# Exercise material:
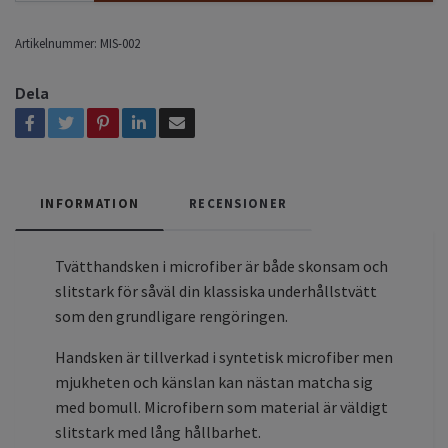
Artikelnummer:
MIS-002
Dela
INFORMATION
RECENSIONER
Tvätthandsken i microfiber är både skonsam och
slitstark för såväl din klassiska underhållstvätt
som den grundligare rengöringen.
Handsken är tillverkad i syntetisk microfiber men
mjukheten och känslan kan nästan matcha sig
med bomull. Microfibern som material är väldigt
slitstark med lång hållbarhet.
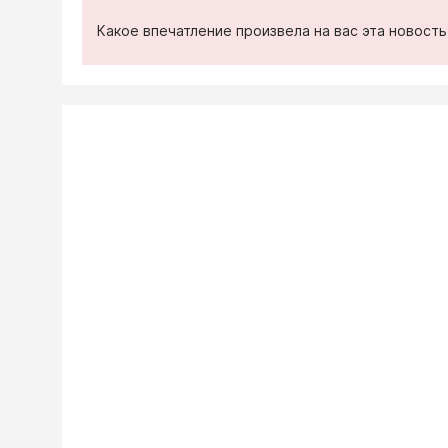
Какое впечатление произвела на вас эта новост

# Work to be completed:
Word for word, restate the lines from the line with "Tvätthandsken i microfiber" through the last line of the entries, and nothing beyond them. Omit pictures.

# Exercise answer:
Tvätthandsken i microfiber är både skonsam och
slitstark för såväl din klassiska underhållstvätt
som den grundligare rengöringen.
Handsken är tillverkad i syntetisk microfiber men
mjukheten och känslan kan nästan matcha sig
med bomull. Microfibern som material är väldigt
slitstark med lång hållbarhet.
Какое впечатление произвела на вас эта новост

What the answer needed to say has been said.